E, para o infectologista, o terceiro cenário é que o Brasil comece a adotar, desde agora, medidas mais sérias de contenção do coronavírus (como ações de distanciamento e isolamento social mais rígidas) e, com isso, consiga controlar a disseminação da doença no futuro. "Neste caso, a exigência de quarentena de viajantes vindos de fora poderia ser adotada".
Gatti, entretanto, diz que o Brasil enfrentaria empecilhos para impor este tipo de isolamento a forasteiros. "Umas das dificuldades está no tamanho continental do país, que possui diversas portas de entrada e fronteira terrestre ampla e muitas vezes mal controlada.
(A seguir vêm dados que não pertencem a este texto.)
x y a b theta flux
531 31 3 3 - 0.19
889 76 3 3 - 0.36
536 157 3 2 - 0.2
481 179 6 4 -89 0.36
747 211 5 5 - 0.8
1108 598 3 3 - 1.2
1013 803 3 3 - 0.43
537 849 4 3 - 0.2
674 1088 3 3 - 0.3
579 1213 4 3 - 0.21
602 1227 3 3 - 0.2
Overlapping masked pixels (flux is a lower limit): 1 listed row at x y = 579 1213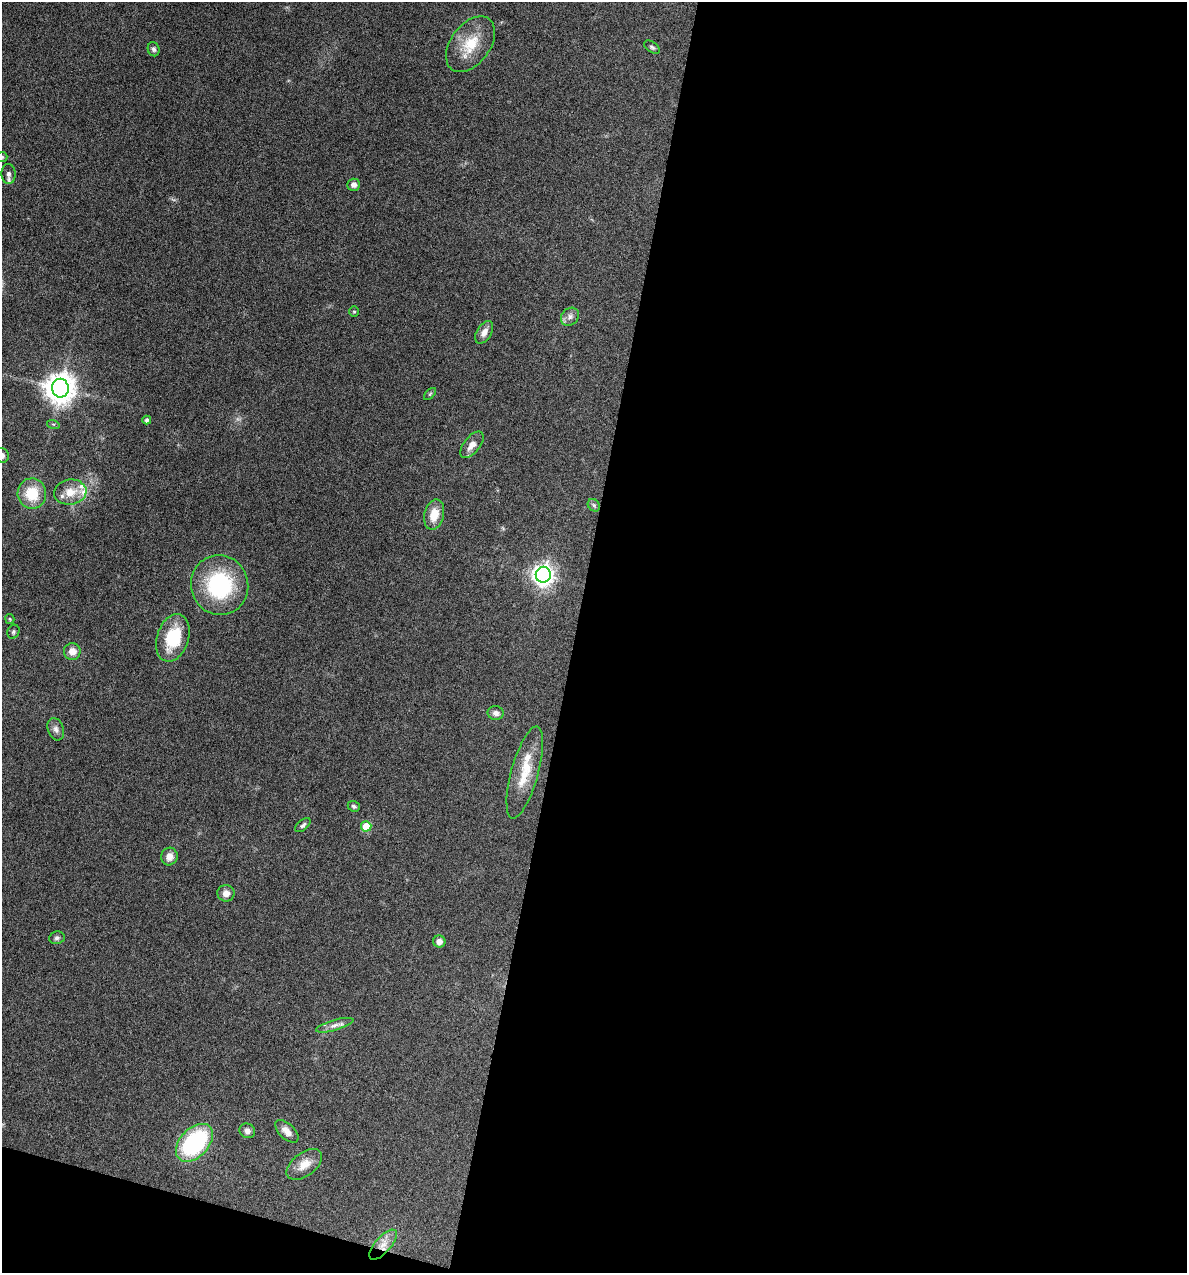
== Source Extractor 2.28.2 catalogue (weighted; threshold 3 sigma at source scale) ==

Seria necessário um investimento muito grande em trabalhos de vigilância [para garantir que todo estrangeiro que ingresse no território nacional realmente cumpra a quarentena imposta pelo governo]".
Brasil com restrições a estrangeiros
Procurados por Nossa, o ministério da Saúde e a Agência Nacional de Vigilância Sanitária (Anvisa) não revelaram se o governo tem planos de impor quarentena obrigatória para estrangeiros que cheguem ao Brasil no futuro.
A Anvisa, porém, informou que, desde o dia 30 de junho, "recomenda a restrição, pelo prazo de trinta dias, da entrada no país de estrangeiros de qualquer nacionalidade, por rodovias, por outros meios terrestres, por via aérea ou por transporte aquaviário".
De acordo com a portaria do governo federal que trata do assunto, a recomendação da agência foi tomada por "motivos sanitários relacionados com os riscos de contaminação e disseminação da covid-19" em território nacional.
A restrição, entretanto, não se aplica a grupos de pessoas como imigrantes com residência de caráter definitivo no país, estrangeiros com cônjuges, pais ou filhos brasileiros, entre outros.
Consultada por Nossa, a Organização Mundial da Saúde (OMS) afirma que o perfil de medidas como a quarentena do Reino Unido deve variar de acordo com o contexto de cada nação.
"A política de um país pode não funcionar em outro", avalia a OMS, informando que, ao adotar medidas para conter a importação de coronavírus, cada nação deve avaliar os níveis de transmissão de coronavírus em seu próprio território, a capacidade de seu sistema de saúde e como está a situação epidemiológica nos lugares de onde vêm os viajantes.
Para a entidade, é também fundamental que, tanto os cidadãos como os turistas em determinada nação, continuem adotando condutas como "manter pelo menos um metro de distância de outras pessoas, higienizar as mãos constantemente e não sair de casa se estiverem se sentindo mal".